Rae's say: Serie A supremacy
Don't say I didn't warn you. Back in the autumn I devoted this space to the proficiency of front-line Italian representatives in the UEFA Champions League. It seemed likely to me as far back as October that at least one Serie A team would be Istanbul bound come the end of May.
We still have a long way to go, but the odds against that eventuality have shortened considerably following the events of a thoroughly riveting first knockout round.
Forget the fanciful claims from England and Spain that football in their respective top divisions has outpaced the battle for the scudetto. That argument has surely been smashed to tiny pieces.
If the Champions League serves as a barometer gauging a domestic league's vitality, for this season at least, the advantage rests with the Italians.
While disciples of the Italian game will doubtless feel vindicated this week, it's worth reflecting on the qualities that enabled AC Milan and Juventus to prevail against some of the strongest opposition they'll face at any time in the course of the season.
In essence, the two Italian giants succeeded by remaining in their comfort zone. In other words, stressing dogged defence and tactical discipline. That all three Serie A sides left in the competition possess players of a lofty technical level should never be forgotten, but they're certainly no better than their Spanish counterparts on that score.
By adhering to a cautious tactical plan, and eliminating serious mistakes, Milan and Juve outdid Manchester United and Real Madrid respectively.
Inter conclude their tie with last year's winners Porto on Tuesday, and it will be no surprise if the nerazzuri provide Italy with a third team in next week's draw for the last eight and last four.
As it turned out, Juventus were a little bit fortunate against Real Madrid. Outplayed in the first leg, the old lady of Italian football nevertheless managed to limit the damage to a 1-0 reverse.
The nerves were jangling at the Stadio delle Alpi in the return, but Juventus remained patient throughout. Fabio Capello's introduction of David Trezeguet midway through the second half was a masterstroke.
Capello's opposite number Vanderlei Luxemburgo was left to rue leaving on the ineffective (and perhaps still under-the-weather) Raul for far too long, when a fresh Michael Owen was waiting on the sidelines.
|“||A case can in fact be compiled that Real Madrid were marginally the better, more fluent team over the two matches. But the Italian approach, the Capello way of thinking, held sway. ”|
Milan, on the other hand, were clearly superior to Manchester United over the two legs both technically and tactically. Really, the damage was done in the initial match.
Having blunted United's edge at Old Trafford, and taken advantage of Roy Carroll's howler, Carlo Ancelotti's side could afford a circumspect strategy at the San Siro: one of containing and countering. Ageing they might be, but there's not a better, more able defence in European football than the one orchestrated by the unique Paolo Maldini.

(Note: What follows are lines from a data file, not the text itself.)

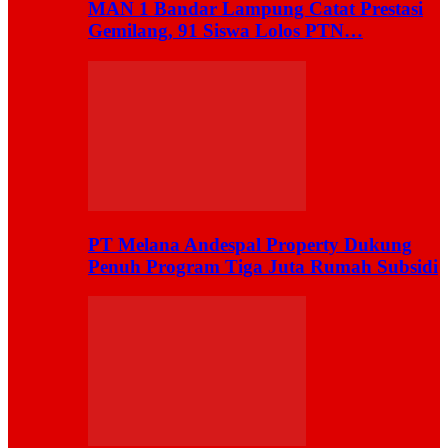
MAN 1 Bandar Lampung Catat Prestasi
Gemilang, 91 Siswa Lolos PTN…
PT Melana Andespal Property Dukung
Penuh Program Tiga Juta Rumah Subsidi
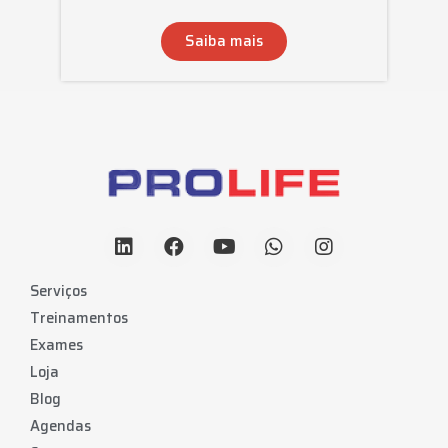
Saiba mais
Serviços
Treinamentos
Exames
Loja
Blog
Agendas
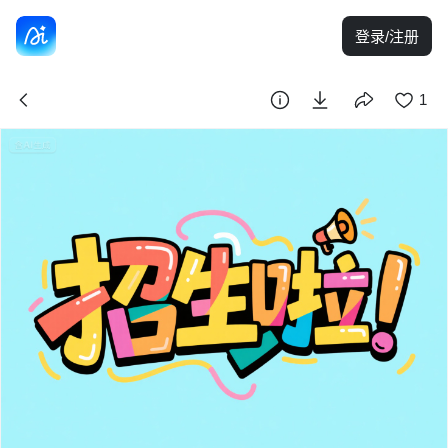
登录/注册
1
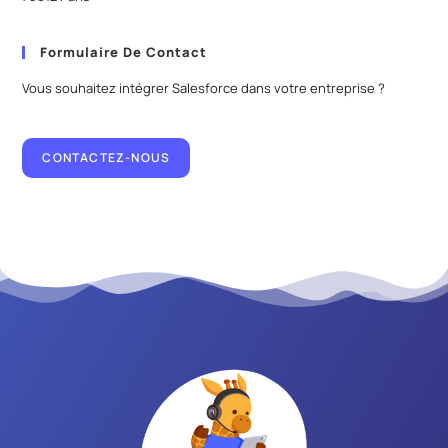
Formulaire De Contact
Vous souhaitez intégrer Salesforce dans votre entreprise ?
CONTACTEZ-NOUS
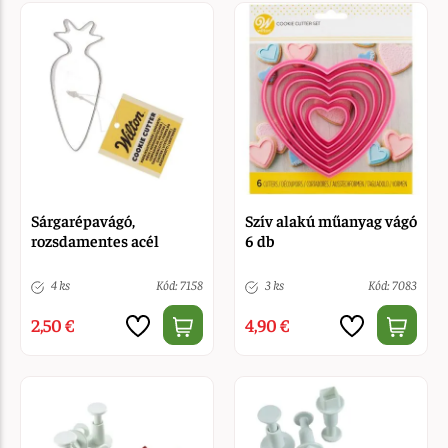
Sárgarépavágó,
Szív alakú műanyag vágó
rozsdamentes acél
6 db
4 ks
Kód: 7158
3 ks
Kód: 7083
2,50 €
4,90 €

Tactical nous and defensive resilience (and the lack thereof) go a long way towards explaining the rise of Italy and the fall of Spain in the Champions League this week. Barcelona were astonishingly naïve in their return meeting with Chelsea, and some of their players have admitted as much.
For all that Milan and Juventus deserve rich praise, the Italian style is anathema to most of us who watch the competition with a neutral eye.

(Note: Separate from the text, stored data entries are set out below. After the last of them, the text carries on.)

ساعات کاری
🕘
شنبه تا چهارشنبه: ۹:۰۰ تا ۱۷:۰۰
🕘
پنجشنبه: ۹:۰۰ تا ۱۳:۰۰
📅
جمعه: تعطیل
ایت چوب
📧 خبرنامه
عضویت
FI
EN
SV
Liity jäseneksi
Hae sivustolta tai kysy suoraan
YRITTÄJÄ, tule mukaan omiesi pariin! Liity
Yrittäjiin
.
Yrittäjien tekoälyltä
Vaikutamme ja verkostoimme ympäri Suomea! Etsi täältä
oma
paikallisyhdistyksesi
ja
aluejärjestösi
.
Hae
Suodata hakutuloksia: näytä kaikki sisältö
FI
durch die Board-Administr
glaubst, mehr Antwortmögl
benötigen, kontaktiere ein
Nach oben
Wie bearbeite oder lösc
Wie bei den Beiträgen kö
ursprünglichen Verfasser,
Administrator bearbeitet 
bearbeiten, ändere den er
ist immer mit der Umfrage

You don't have to be a supporter of Real Madrid or Barca to appreciate the commitment to attacking football these two teams consistently demonstrate. Unfortunately, as the Spanish standard bearers know to their cost, attacking football doesn't always equate with tasting victory.
To be honest though, our football existence would be rather dull if everyone decided to play like the Italians. Think back to the 2003 Champions League Final in Manchester between, you've guessed it, Milan and Juventus. This exercise in nullification might have been a wonderful event for those watching back in the peninsula, but it did little to enthuse the uncommitted.
In fact, there's something distinctly unsatisfying about a major final contested by two teams from the same land, irrespective of what country we're talking about: Real Madrid's meeting with Valencia in 2000 was a case in point.
It's my hope then, that Spanish teams, despite this week's Champions League setbacks, don't try to become carbon copies of Milan and Juve.
I should add, and Italian readers please don't take offence, I would prefer not to see an all-Italian final in Turkey. One Serie A side will suffice.
In football, as in life, variety is everything.